Friday, August 21, 2009

Open Letter to Bud Selig: Does baseball need a "Mercy Rule?"

Dear Madam or Sir,

As you know, the quality of mercy is not strained; it doth droppeth as the gentle rain from heaven into -- and out of -- Luis Castillo's glove.

But in your role as keeper of ancient traditions and hairpieces, we ask this:

Should not the gentle rain of mercy be drizzled unto the hapless wayfarers who fall 11 runs behind after four innings, and whose tortured bullpen begins to moan like a braless, blond Christina Ricci chained to a radiator in a backwoods shagpit owned by Samuel L. Jackson?

Or do you find titilating the notion of a braless, blond Christina Ricci chained to a radiator in a backwoods shagpit owned by Samuel L. Jackson?
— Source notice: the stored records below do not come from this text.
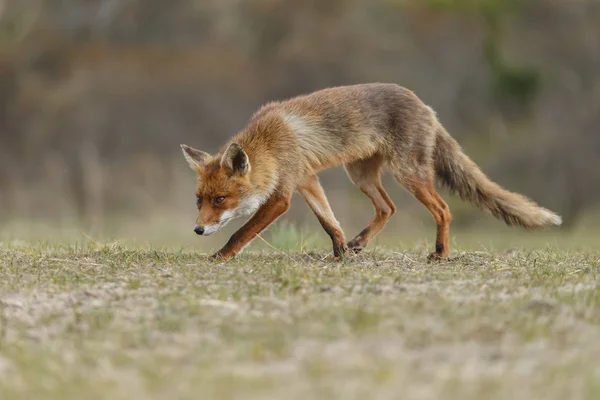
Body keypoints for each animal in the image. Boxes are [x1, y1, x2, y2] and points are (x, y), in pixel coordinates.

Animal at [179, 83, 564, 260]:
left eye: (220, 199)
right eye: (198, 200)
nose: (197, 229)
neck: (270, 144)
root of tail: (426, 106)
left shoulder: (282, 195)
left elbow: (240, 232)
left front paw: (219, 256)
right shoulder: (308, 179)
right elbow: (329, 220)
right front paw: (340, 251)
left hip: (408, 174)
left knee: (443, 209)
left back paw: (441, 253)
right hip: (361, 176)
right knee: (387, 208)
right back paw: (359, 243)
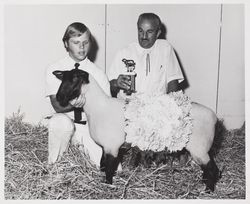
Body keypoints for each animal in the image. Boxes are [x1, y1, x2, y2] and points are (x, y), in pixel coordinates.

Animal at [53, 68, 221, 191]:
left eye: (75, 79)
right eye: (62, 79)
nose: (59, 97)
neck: (98, 107)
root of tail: (214, 117)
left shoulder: (112, 147)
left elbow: (109, 169)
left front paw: (108, 185)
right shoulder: (105, 146)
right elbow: (102, 164)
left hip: (199, 148)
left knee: (211, 168)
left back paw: (208, 190)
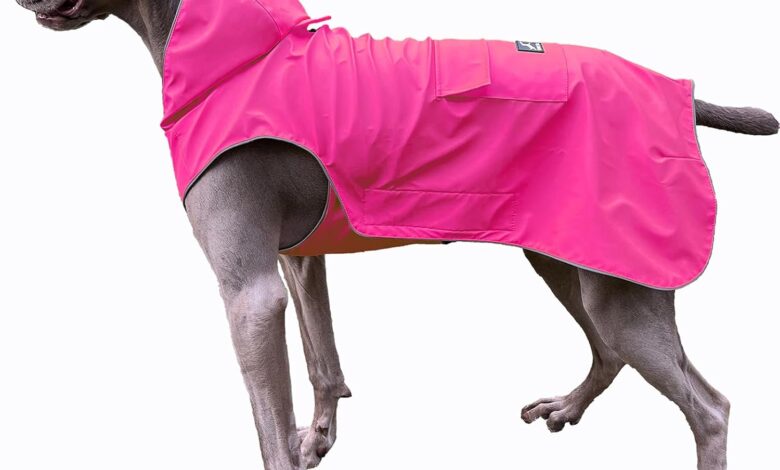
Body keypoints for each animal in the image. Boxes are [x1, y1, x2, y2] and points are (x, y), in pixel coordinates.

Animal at [13, 1, 778, 469]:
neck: (242, 58)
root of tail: (679, 92)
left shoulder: (247, 293)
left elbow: (267, 429)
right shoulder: (298, 260)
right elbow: (322, 360)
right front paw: (320, 437)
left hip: (621, 284)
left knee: (709, 407)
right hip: (567, 256)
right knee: (609, 350)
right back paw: (566, 406)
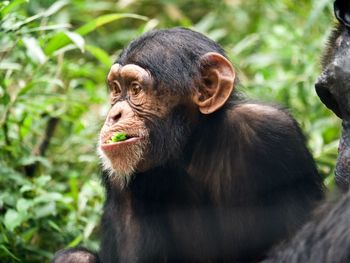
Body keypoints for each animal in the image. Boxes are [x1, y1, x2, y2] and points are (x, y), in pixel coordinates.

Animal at [51, 26, 322, 262]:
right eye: (116, 89)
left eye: (136, 89)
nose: (114, 114)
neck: (192, 147)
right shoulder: (119, 178)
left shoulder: (277, 135)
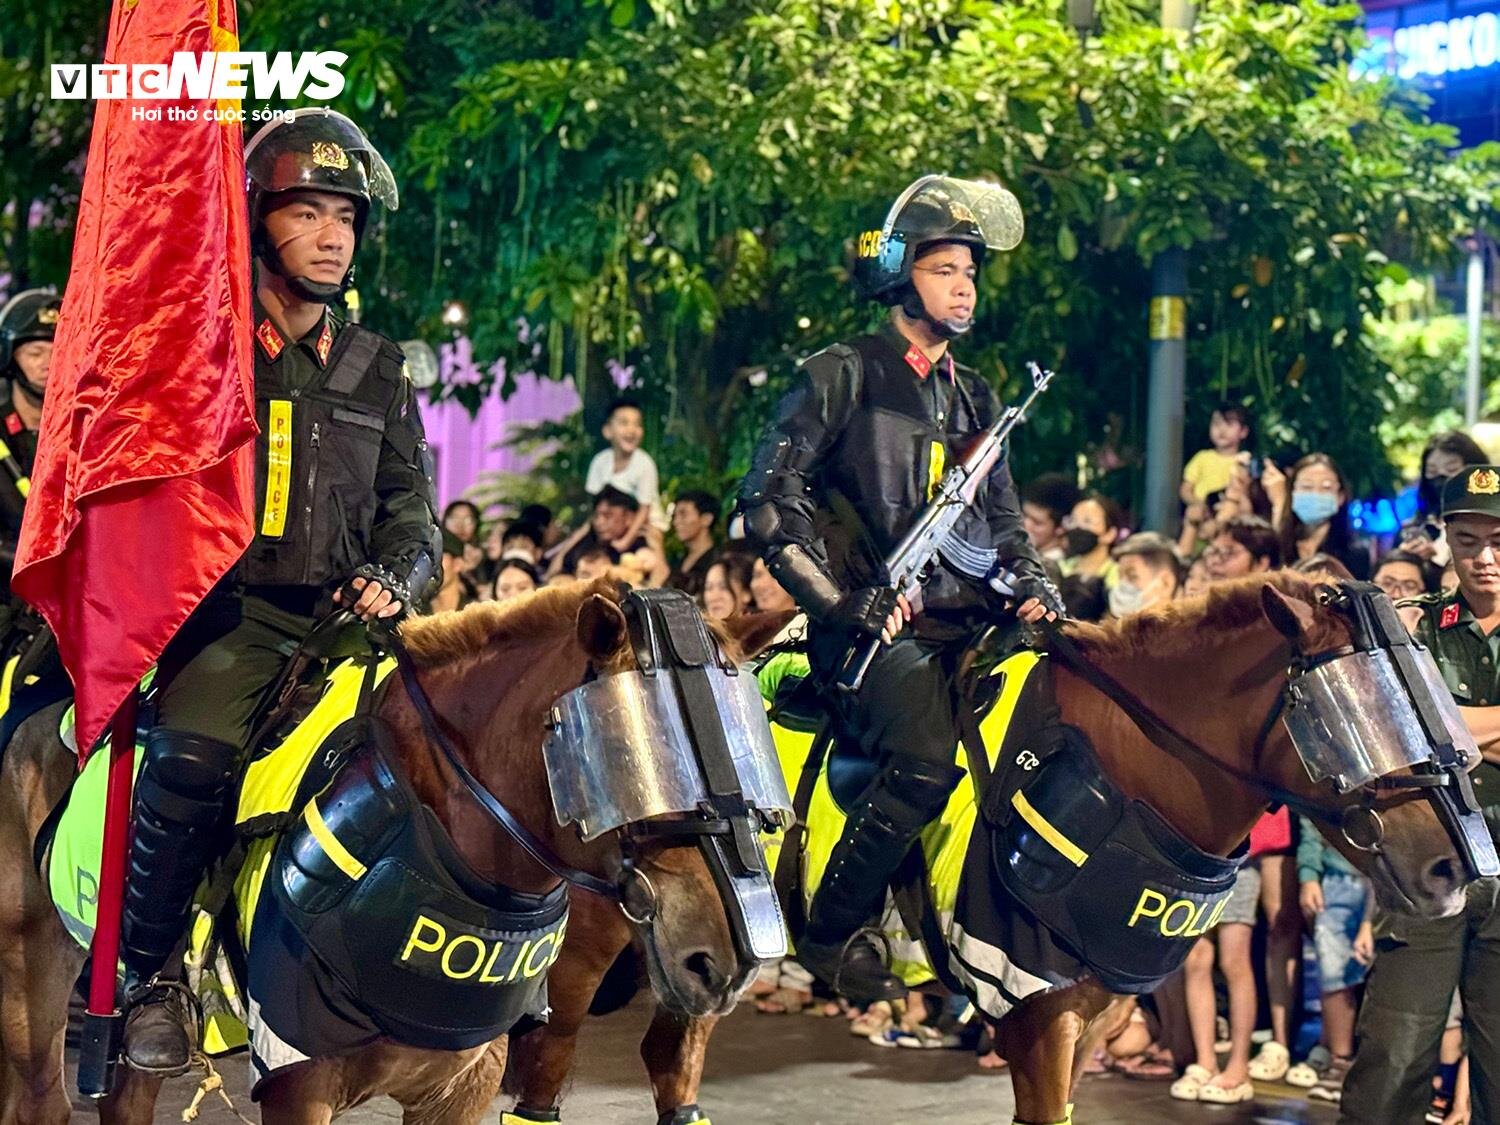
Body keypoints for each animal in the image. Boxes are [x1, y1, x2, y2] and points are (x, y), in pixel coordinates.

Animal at [0, 582, 786, 1125]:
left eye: (753, 746)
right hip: (30, 973)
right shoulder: (297, 1085)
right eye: (631, 756)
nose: (726, 959)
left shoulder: (461, 1089)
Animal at [504, 576, 1476, 1125]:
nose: (1450, 868)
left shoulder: (1094, 1016)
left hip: (708, 957)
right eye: (1363, 712)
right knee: (546, 1069)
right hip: (589, 953)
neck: (1119, 761)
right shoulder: (1036, 1012)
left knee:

DO YOU?

Well, we at IT IS HIGH certainly don't!

A great man once said, "You cannot predict baseball, I don't care who you are or how smart you are, no one can predict the game, it's a-mayyyzing!" And his words do ring true.

No lead, however large, is ever safe and secure.

And yet... that great man also said that you can be safe and secure, if you trust your finances to the experienced managers of New York Life, with more than 60 years of experience in the field. That's New York Life... the company you keep.

Last night, the Yankees rained 20 runs of abject misery and pain upon 40,000 sad, innocent, tearful, Redsockian dickwads. If not for the mercy shone by our pitching staff, the good people of Boston would have gone home to their empty radiator shagpits with no more than juiced-Papi memories and dreams of Billy Wagner.

Sir... madam... whatever you are beneath that chinchilla-hued helmet of fur... has not the timeth come for you to rain some mercy?